• EXTRACT
------

Lesley Wheeler
Mycocosmic
Tupelo Press

Reviewer: Laurie Kuntz

Lesley Wheeler’s sixth poetry collection, Mycocosmic, mystifies, engages, and thrills the reader with stories of love, loss, identity, acceptance, and connection.

An example of this haunting occurs in “An Underworld”, a poem about parental abuse:

I stopped my breath for as long as I could
in the grit beneath my little brother’s bed,
afraid of my father. Even the dust would
betray me if it dared, and what then?

The terrors of childhood ring out in many of Wheeler’s poems, which often employ symbolism related to fungi. She is partial to this metaphor, using it to further themes ranging from health to resistance to sexuality to love. Indeed, her poems are love poems that never mention the word love, but rather bring her readers into a universe where spirituality, science, politics, and passion play a resounding role.

Wheeler writes about the death of parents, coming to terms with sexuality, childhood traumas, and embracing the goodness in life, which is emboldened in the poem “Tone Problem”:

Low-down ground by the stream acts joyful.
Bluebells, trillium? Get out of town with your frilled
crillon. Pink Moon, Grass Moon, Egg Moon,
there’s no call to fling brilliance in this
of all springs. I can’t even with such beauty.
Can’t explain to the ardent lilac.
No words for loved-crazed blue jays,
for the cat slinking through lemon-balm.
Calm down, iridescent mist swept
along by always-rising winds. The nerve.
The outrageous auxiliary verb: may be.

Wheeler often uses the metaphor of fungi as a link to relationships. One example occurs in the poem “In the Belly,” which pays homage to women who carry life and bear the burden of caring for all living creatures.

She carries me like a tired parent carries
a limply sleeping child, like an embossed page
carries a warning, like a gutter carries a bird’s nest.
She carries everyone germinant, everyone needling
like sleet or wind, everyone starving or afraid.

In her acknowledgments, Wheeler also speaks about poetic nourishment: “Thanks to my living mycelial network of poetic nourishment,” a sentiment she touches on poetically in Mycocosmic’s opening piece, “We Could Be”:

mycelial, eating toxins together,
decomposing what’s still indigestible
about this place. The singed taste.
Could spread our soiled hands wide,
Vegetate, infiltrate, collaborate.

The last poem in this collection, “Return Path,” is a kind of prayer to the earth.

The only way to pray is through my feet,
earthward, jolted n return by the fizz
of a spiking current …

We are all one. The image of feet in this poem is filled with subtext of every person’s journey, of our shared responsibility to the earth and to each other. These intricately written poems are a testament to a cogent voice urging us to respect the world in which we live and to honor the people with whom we share time and space.

------

• PROBLEMS TO WORK ON
**1)** Please copy the review starting at the words "mycelial, eating toxins" and stopping after "to the earth.", with "toxins" swapped for "poisons".
**2)** According to the review, which poem opens Mycocosmic?

• DATA PROVIDED

------

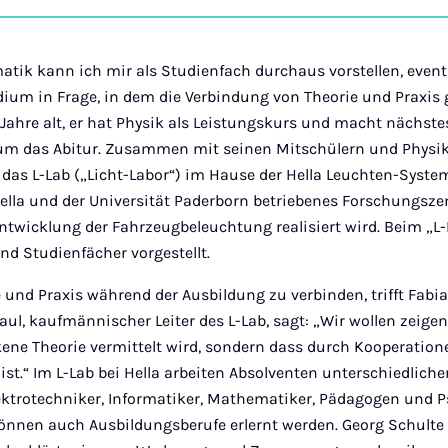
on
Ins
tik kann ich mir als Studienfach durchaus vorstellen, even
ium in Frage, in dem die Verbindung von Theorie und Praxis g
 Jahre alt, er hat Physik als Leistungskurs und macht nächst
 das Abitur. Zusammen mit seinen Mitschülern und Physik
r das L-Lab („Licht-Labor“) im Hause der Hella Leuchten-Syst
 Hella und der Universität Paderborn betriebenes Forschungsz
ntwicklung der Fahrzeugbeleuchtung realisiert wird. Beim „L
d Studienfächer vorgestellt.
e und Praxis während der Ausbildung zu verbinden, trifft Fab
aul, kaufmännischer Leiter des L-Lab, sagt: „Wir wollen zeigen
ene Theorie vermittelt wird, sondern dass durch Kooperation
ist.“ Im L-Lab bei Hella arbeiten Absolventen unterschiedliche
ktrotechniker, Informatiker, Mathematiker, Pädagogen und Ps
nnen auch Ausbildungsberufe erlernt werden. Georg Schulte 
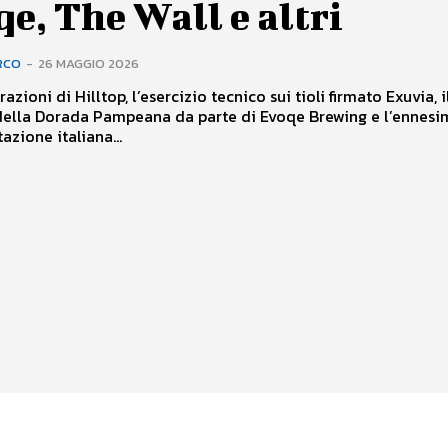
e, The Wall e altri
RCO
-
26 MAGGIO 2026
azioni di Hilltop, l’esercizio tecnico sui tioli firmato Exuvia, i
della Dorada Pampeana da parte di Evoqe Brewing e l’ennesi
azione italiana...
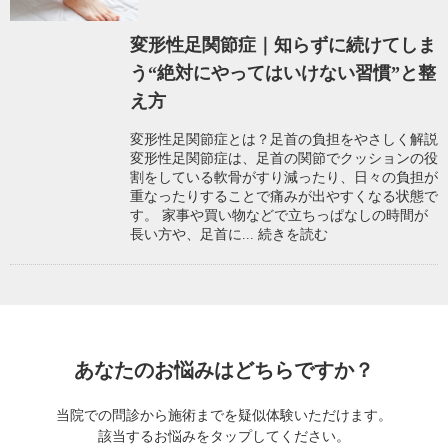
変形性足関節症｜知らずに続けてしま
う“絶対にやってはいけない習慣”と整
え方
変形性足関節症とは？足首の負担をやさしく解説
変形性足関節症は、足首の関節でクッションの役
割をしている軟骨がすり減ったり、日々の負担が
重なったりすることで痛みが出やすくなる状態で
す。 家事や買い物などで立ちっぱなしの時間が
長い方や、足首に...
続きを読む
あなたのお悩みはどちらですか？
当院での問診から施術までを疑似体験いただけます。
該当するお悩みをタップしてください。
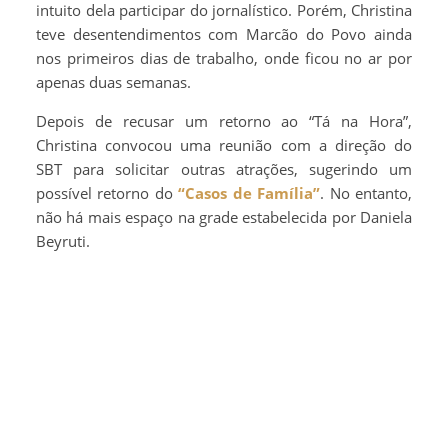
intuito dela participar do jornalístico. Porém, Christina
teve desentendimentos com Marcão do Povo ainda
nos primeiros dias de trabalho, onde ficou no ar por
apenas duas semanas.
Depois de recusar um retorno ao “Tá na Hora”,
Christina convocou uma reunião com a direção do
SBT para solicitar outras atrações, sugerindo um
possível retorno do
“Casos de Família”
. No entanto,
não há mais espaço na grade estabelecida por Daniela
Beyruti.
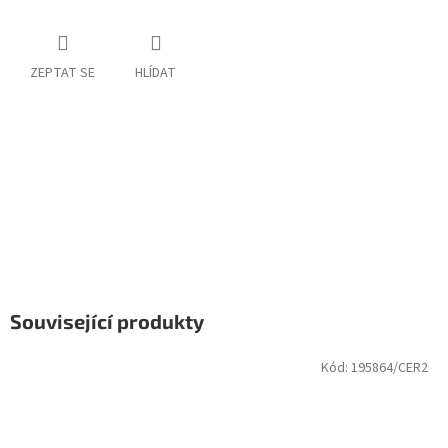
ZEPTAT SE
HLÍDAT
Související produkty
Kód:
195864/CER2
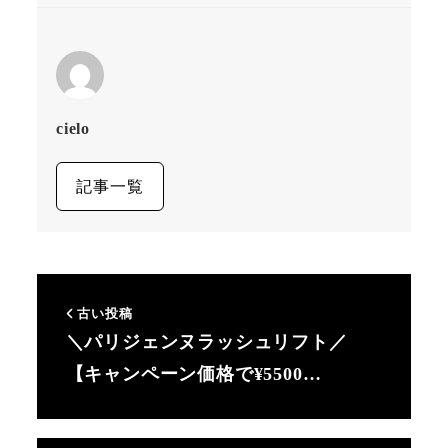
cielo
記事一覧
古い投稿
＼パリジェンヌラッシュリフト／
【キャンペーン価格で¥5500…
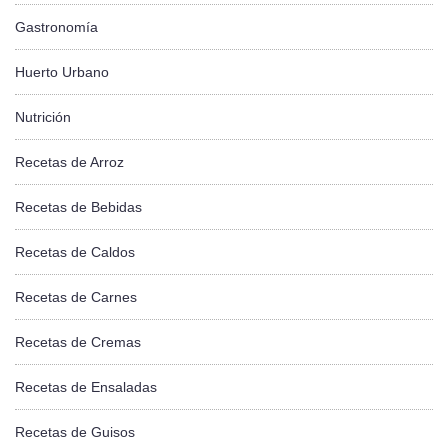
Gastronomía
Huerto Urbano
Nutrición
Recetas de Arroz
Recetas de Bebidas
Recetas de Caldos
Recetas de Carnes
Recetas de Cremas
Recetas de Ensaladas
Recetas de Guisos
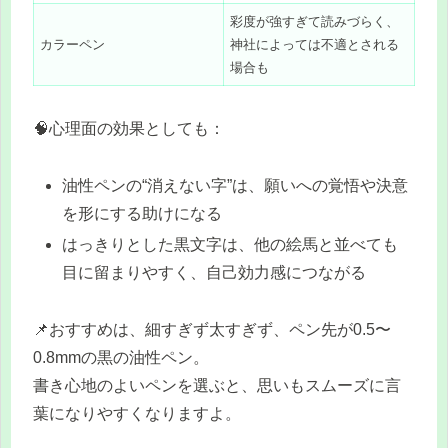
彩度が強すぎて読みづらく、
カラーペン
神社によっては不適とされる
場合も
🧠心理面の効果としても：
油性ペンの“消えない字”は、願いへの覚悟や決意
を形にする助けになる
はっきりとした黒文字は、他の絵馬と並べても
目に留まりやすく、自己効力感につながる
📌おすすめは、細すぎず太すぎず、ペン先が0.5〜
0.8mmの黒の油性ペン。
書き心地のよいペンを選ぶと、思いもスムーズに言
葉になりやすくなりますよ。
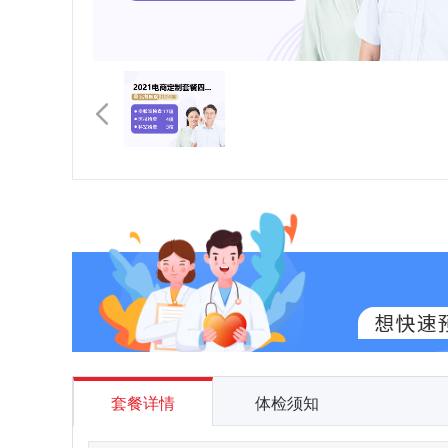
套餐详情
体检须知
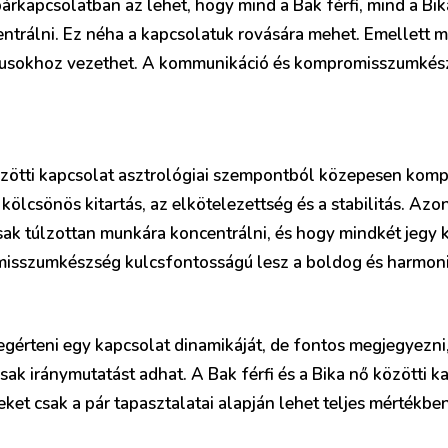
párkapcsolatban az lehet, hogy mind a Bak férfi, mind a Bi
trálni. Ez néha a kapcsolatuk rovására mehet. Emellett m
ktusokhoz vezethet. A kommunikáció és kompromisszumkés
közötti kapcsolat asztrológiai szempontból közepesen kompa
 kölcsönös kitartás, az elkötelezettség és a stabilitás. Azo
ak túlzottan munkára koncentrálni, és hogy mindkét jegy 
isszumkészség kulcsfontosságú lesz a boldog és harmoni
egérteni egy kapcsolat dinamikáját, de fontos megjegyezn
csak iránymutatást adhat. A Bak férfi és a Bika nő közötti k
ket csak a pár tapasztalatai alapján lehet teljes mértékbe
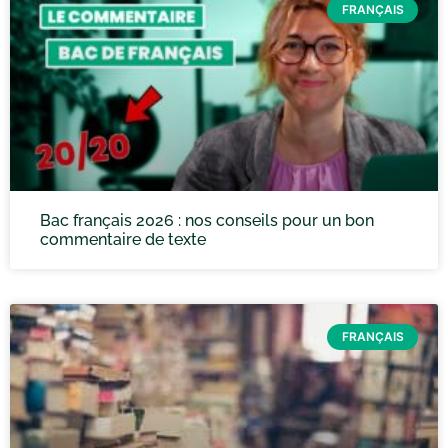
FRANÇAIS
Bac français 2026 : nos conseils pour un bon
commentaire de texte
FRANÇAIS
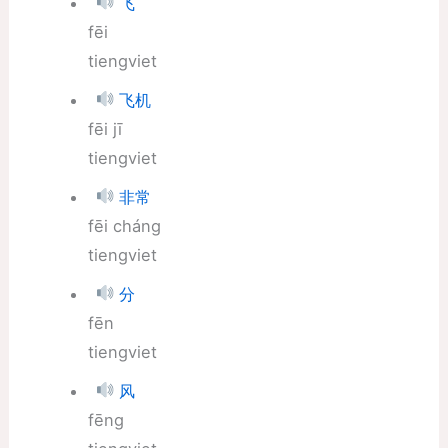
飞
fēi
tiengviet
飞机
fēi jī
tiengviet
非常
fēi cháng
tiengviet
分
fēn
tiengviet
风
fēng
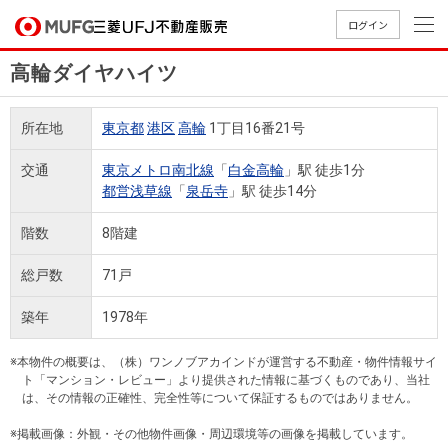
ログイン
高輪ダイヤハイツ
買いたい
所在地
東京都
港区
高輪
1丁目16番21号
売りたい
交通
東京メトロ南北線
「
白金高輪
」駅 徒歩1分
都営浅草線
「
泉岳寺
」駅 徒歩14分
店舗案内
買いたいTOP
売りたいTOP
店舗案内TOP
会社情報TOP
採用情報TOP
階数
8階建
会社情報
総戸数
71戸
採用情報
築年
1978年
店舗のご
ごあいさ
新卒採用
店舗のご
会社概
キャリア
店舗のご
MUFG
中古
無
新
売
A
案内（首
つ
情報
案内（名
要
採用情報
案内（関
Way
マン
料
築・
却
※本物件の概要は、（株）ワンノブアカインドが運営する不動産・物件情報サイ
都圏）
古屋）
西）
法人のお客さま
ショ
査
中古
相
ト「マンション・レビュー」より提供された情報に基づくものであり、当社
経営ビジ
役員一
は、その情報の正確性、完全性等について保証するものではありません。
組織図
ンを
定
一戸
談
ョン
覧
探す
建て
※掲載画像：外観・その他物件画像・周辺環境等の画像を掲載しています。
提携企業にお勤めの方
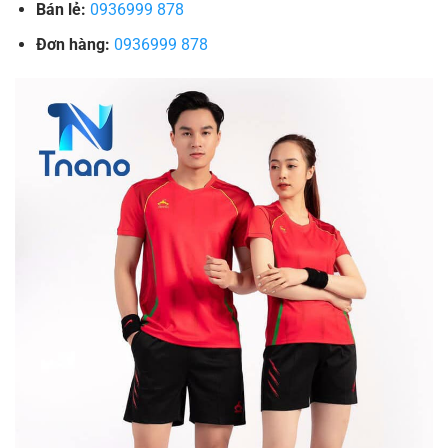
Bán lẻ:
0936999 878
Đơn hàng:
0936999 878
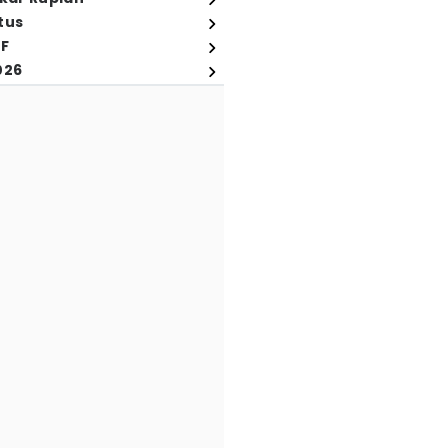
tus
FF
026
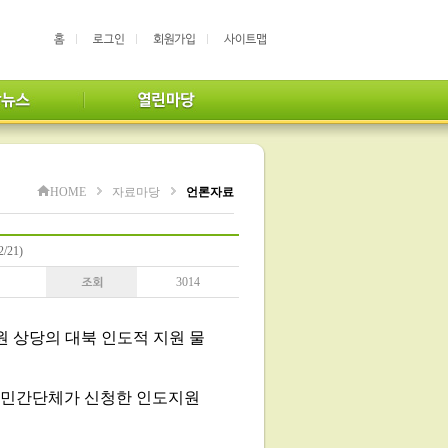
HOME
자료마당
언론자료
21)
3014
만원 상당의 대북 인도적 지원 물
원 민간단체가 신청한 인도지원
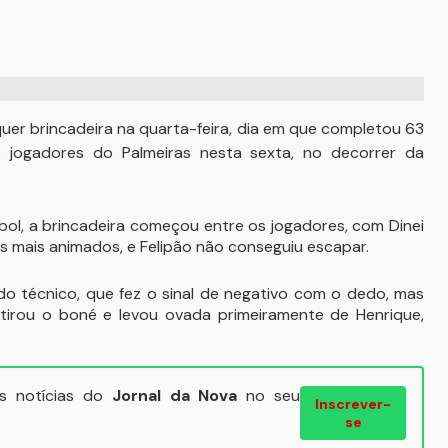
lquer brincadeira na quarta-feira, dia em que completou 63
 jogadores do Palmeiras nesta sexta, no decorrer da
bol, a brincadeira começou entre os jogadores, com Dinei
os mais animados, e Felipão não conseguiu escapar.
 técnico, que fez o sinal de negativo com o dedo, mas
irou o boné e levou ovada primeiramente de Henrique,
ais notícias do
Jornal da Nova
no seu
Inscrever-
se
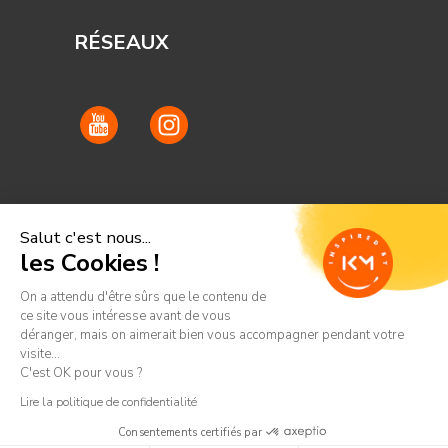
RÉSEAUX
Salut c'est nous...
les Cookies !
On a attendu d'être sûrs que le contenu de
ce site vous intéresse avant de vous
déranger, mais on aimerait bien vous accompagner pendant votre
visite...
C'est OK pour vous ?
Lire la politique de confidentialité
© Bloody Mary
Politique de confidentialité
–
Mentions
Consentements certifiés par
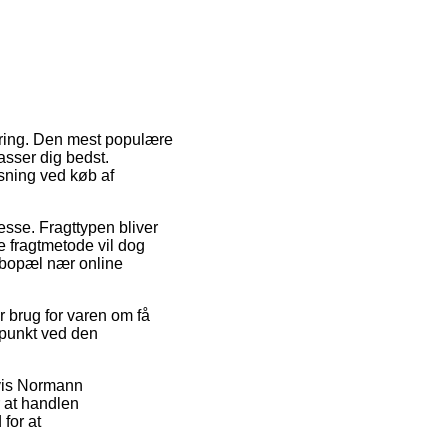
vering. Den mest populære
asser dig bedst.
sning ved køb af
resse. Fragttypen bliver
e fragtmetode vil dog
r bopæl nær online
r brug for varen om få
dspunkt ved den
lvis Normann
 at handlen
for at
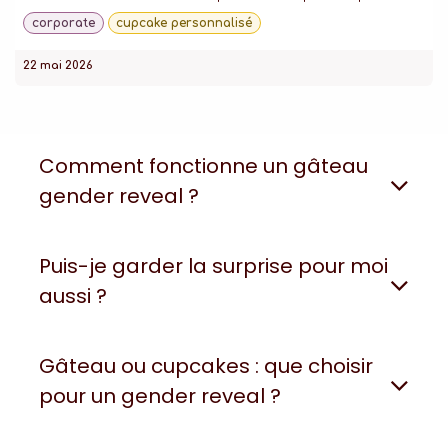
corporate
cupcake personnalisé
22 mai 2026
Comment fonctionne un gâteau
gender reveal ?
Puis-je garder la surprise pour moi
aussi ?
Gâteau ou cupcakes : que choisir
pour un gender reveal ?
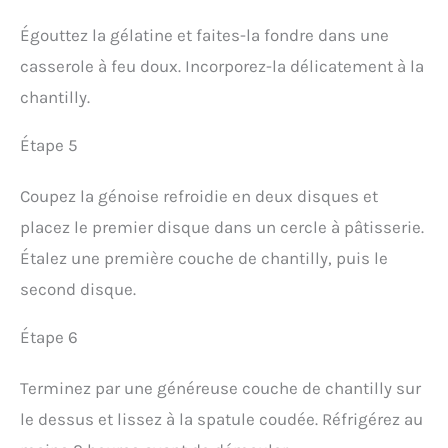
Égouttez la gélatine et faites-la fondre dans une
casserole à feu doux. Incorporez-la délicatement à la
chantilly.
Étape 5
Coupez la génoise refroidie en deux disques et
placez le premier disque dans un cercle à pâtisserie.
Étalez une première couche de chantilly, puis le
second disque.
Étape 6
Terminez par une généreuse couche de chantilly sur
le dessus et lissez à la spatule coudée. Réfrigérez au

------

• ANSWERS TO EACH TASK
**1)**
mycelial, eating poisons together,
decomposing what’s still indigestible
about this place. The singed taste.
Could spread our soiled hands wide,
Vegetate, infiltrate, collaborate.

The last poem in this collection, “Return Path,” is a kind of prayer to the earth.

**2)** "We Could Be"